PAGE |
I guess only real men stick with a buy&hold strategy as the only way to make money
but hey I am just paper trading my college tuition

SiRV 05-30-2016 02:16 PM

Tip is to NOT read the revscene stock market thread (especially posts by Nikko). Instead, a much better investing forum exists here:

Investing

ilovebacon 05-30-2016 05:22 PM

ZN6 : is that how it really works in the market lol.

SiRV 05-31-2016 08:27 AM

Quote:

Originally Posted by ilovebacon (Post 8759657)
ZN6 : is that how it really works in the market lol.

For the majority of 'do-it-yourself at home traders', yes.

ZN6 05-31-2016 11:08 PM

Quote:

Originally Posted by ilovebacon (Post 8759657)
ZN6 : is that how it really works in the market lol.

There's gotta be a loser for every winner in trading stock. Usually it's the retail guys that go through the slaughter house first.

dn53 06-02-2016 10:53 PM

I put a small amount of money away in my TFSA via td using their e series index funds-- pre authorized every month. I am by no means a finance pro but low MER seems like the way to go. My goals are for long term savings. TD advised against it, but I'm not sure if they were just trying to sell me or what :lol I've read the wealthy barber and some stuff on the internet..

Open for comments and criticism :)

trancehead 07-04-2016 12:12 PM

Quote:

Originally Posted by dn53 (Post 8760664)
I put a small amount of money away in my TFSA via td using their e series index funds-- pre authorized every month. I am by no means a finance pro but low MER seems like the way to go. My goals are for long term savings. TD advised against it, but I'm not sure if they were just trying to sell me or what :lol I've read the wealthy barber and some stuff on the internet..

Open for comments and criticism :)

DATA SUPPLIED |
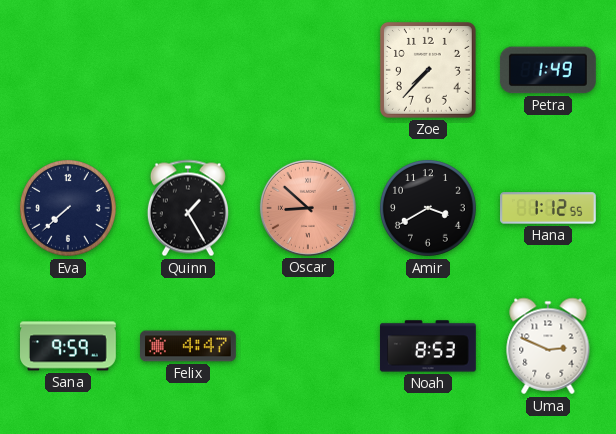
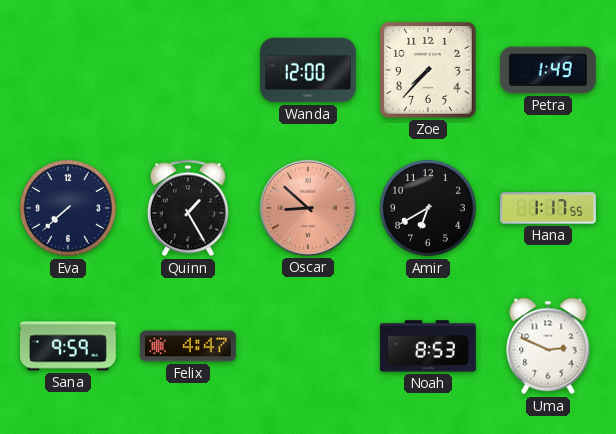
Wanda: none -> 12:00
Amir: 3:40 -> 6:40
Hana: 1:12 -> 1:17
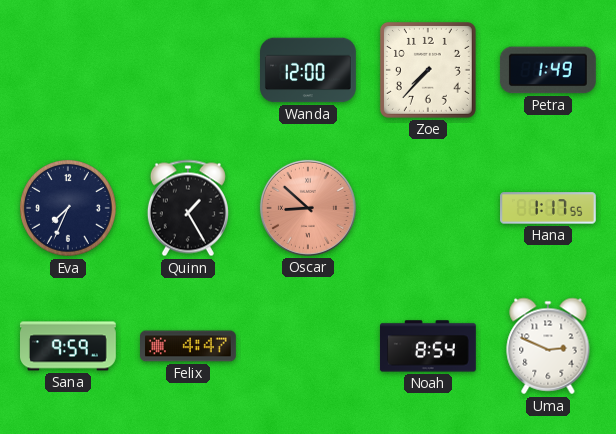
Eva: 7:38 -> 7:34
Amir: 6:40 -> none
Noah: 8:53 -> 8:54
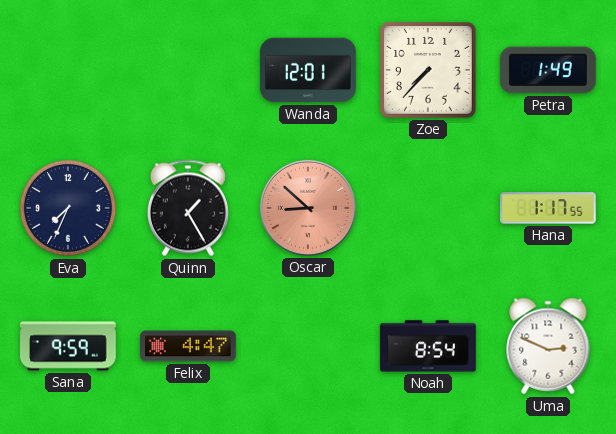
Wanda: 12:00 -> 12:01
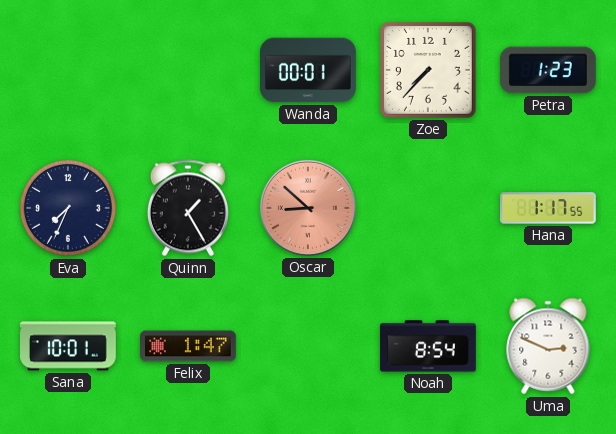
Wanda: 12:01 -> 00:01
Petra: 1:49 -> 1:23
Sana: 9:59 -> 10:01
Felix: 4:47 -> 1:47
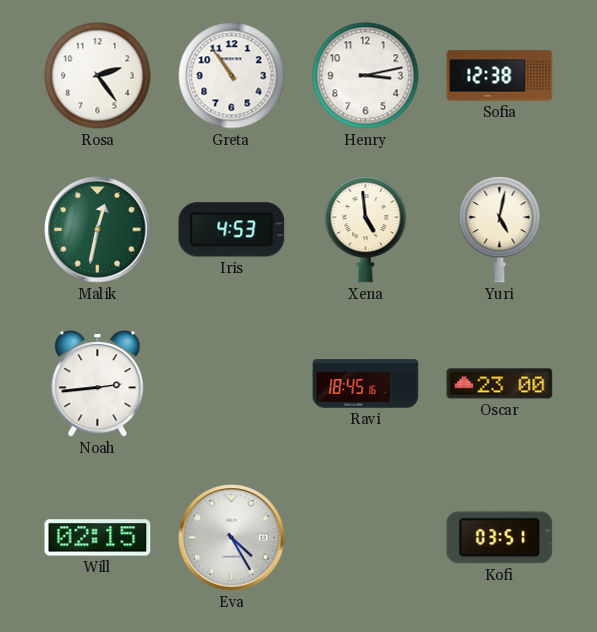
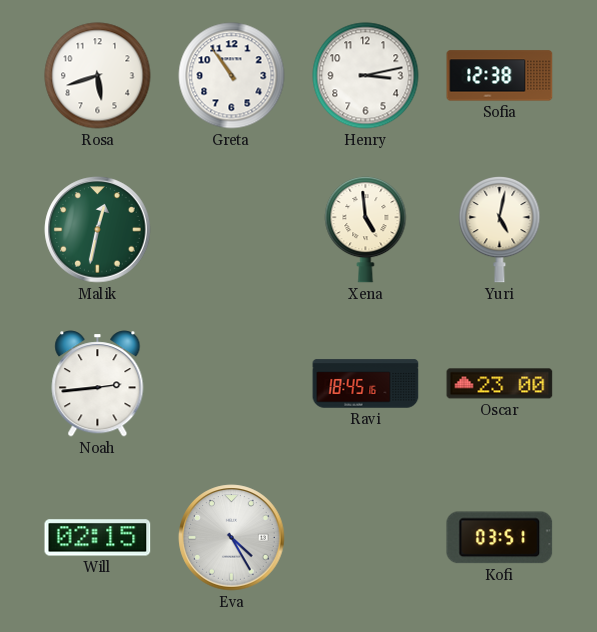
Rosa: 2:24 -> 5:42
Iris: 4:53 -> none
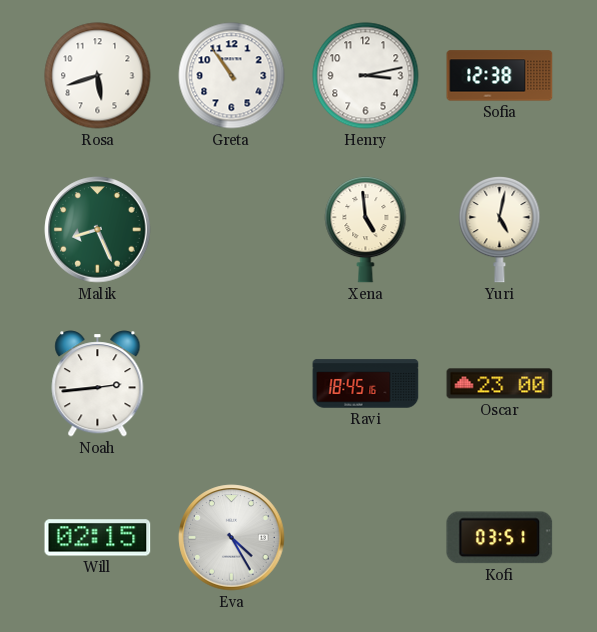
Malik: 12:32 -> 8:26
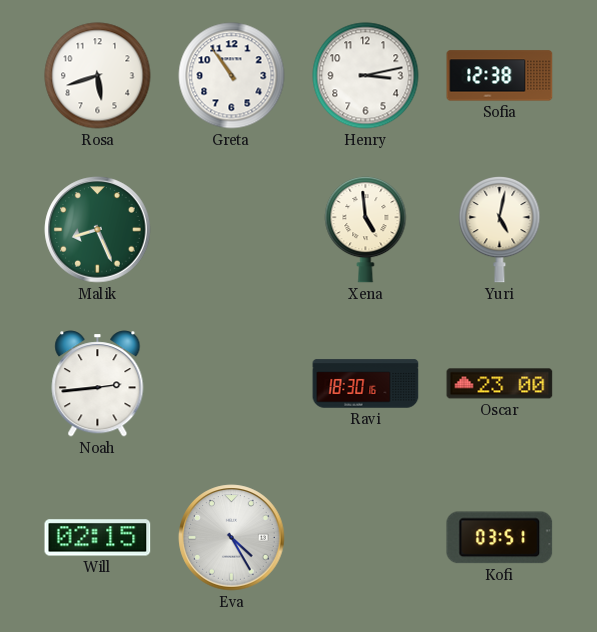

WRITTEN TASK 1 |
Rewrite the records from the line holding "Eva: 7:38 -> 7:34" through the end of the records, inclusive, switching "none" to "blank" and changing nothing else. Leave the pictures out.
WRITTEN TASK 2 |
Resume the investing forum thread and continue it from its last line.

EXERCISE ANSWER 1 |
Eva: 7:38 -> 7:34
Amir: 6:40 -> blank
Noah: 8:53 -> 8:54
Wanda: 12:00 -> 12:01
Wanda: 12:01 -> 00:01
Petra: 1:49 -> 1:23
Sana: 9:59 -> 10:01
Felix: 4:47 -> 1:47
Rosa: 2:24 -> 5:42
Iris: 4:53 -> blank
Malik: 12:32 -> 8:26

EXERCISE ANSWER 2 |
TSFA is one of the best things about being a Canadian. Use it!

As for e series, im not sure what the MER (Management expense ratio) is on that. If its over 1%, i would really doubt its efficacy.

You could always open up a TSFA account under questrade.com or virtualbrokers and pick up a lower MER index fund ETF. S&P60 for Canada or S&P500 for USA stocks . The S&P500 for eg has a MER of 0.08% (or 0.06%, i forget)

Those financial advisors are sharks man. Car salesman of the finance world. Why trust in their advice when their commissions are directly related to what they can sell you.

tiger_handheld 07-04-2016 08:12 PM

Quote:

Originally Posted by trancehead (Post 8769190)
TSFA is one of the best things about being a Canadian. Use it!

As for e series, im not sure what the MER (Management expense ratio) is on that. If its over 1%, i would really doubt its efficacy.

You could always open up a TSFA account under questrade.com or virtualbrokers and pick up a lower MER index fund ETF. S&P60 for Canada or S&P500 for USA stocks . The S&P500 for eg has a MER of 0.08% (or 0.06%, i forget)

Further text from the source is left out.